* Request *
Retype exactly the lines below, beginning with the first and ending with the line where "recebeu o passe" appears.

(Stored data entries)
- Opening Delimiter -
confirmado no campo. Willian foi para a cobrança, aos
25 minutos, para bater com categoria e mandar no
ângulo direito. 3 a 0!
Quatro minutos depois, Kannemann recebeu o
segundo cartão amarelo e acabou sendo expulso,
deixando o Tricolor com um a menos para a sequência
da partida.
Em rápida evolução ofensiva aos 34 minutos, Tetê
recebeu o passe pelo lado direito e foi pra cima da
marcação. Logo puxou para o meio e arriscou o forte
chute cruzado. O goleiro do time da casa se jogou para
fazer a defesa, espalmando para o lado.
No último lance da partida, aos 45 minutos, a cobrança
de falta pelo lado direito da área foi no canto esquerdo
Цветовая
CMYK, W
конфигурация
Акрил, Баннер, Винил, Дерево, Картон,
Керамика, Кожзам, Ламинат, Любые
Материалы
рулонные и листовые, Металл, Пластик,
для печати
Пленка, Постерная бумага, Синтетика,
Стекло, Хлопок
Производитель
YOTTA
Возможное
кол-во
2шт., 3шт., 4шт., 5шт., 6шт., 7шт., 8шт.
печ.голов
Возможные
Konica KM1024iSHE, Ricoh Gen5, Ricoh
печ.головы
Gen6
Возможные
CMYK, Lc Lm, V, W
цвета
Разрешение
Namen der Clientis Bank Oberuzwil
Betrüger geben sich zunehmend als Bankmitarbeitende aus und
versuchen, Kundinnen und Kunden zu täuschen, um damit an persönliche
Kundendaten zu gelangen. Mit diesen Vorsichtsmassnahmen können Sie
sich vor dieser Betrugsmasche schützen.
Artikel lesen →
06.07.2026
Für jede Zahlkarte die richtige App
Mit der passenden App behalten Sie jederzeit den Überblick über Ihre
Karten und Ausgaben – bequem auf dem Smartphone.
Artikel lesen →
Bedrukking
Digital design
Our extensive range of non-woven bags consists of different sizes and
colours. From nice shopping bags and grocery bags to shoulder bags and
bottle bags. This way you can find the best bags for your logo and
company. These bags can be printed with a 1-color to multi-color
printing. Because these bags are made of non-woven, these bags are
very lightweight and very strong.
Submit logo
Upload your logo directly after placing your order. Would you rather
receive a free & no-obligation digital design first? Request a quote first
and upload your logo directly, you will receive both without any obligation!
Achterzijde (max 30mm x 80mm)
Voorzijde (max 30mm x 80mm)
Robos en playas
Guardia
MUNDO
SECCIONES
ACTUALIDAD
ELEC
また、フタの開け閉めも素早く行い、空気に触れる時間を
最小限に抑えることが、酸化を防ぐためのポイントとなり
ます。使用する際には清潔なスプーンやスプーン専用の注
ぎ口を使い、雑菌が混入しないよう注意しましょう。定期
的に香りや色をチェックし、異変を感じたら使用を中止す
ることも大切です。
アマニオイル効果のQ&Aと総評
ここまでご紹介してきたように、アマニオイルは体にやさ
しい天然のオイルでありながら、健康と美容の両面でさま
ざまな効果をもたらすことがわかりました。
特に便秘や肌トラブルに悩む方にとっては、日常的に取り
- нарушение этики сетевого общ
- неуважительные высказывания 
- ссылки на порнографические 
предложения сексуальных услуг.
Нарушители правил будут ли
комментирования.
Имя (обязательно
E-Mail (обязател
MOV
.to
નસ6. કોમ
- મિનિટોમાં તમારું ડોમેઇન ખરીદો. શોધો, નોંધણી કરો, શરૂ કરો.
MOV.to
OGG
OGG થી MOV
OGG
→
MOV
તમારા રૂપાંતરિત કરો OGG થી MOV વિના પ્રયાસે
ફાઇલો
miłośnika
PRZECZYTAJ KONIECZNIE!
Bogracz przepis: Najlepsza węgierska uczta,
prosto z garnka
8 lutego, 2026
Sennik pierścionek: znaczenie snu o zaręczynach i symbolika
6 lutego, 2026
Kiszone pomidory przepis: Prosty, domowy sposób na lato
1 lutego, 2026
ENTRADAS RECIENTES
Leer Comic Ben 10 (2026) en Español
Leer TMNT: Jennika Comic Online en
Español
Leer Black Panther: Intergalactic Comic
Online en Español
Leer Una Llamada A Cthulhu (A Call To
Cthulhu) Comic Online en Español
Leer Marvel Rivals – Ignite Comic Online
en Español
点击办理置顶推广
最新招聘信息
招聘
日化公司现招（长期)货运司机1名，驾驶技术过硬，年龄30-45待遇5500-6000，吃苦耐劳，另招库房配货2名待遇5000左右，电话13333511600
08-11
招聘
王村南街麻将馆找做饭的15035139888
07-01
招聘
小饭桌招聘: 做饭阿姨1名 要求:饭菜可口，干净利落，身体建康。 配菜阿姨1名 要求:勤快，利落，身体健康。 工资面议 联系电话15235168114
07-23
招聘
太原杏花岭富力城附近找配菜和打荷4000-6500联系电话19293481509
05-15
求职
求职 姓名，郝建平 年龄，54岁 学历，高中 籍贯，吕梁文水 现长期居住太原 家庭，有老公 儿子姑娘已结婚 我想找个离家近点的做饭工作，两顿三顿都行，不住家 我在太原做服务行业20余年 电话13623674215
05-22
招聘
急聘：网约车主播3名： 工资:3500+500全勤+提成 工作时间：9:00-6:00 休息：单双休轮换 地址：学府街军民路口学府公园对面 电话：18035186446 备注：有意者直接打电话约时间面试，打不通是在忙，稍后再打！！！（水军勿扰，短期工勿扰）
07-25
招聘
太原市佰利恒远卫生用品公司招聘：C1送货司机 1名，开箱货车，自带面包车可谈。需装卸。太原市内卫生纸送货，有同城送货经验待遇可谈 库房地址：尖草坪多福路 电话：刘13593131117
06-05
- Closing Delimiter -
* Exercise result *
confirmado no campo. Willian foi para a cobrança, aos
25 minutos, para bater com categoria e mandar no
ângulo direito. 3 a 0!
Quatro minutos depois, Kannemann recebeu o
segundo cartão amarelo e acabou sendo expulso,
deixando o Tricolor com um a menos para a sequência
da partida.
Em rápida evolução ofensiva aos 34 minutos, Tetê
recebeu o passe pelo lado direito e foi pra cima da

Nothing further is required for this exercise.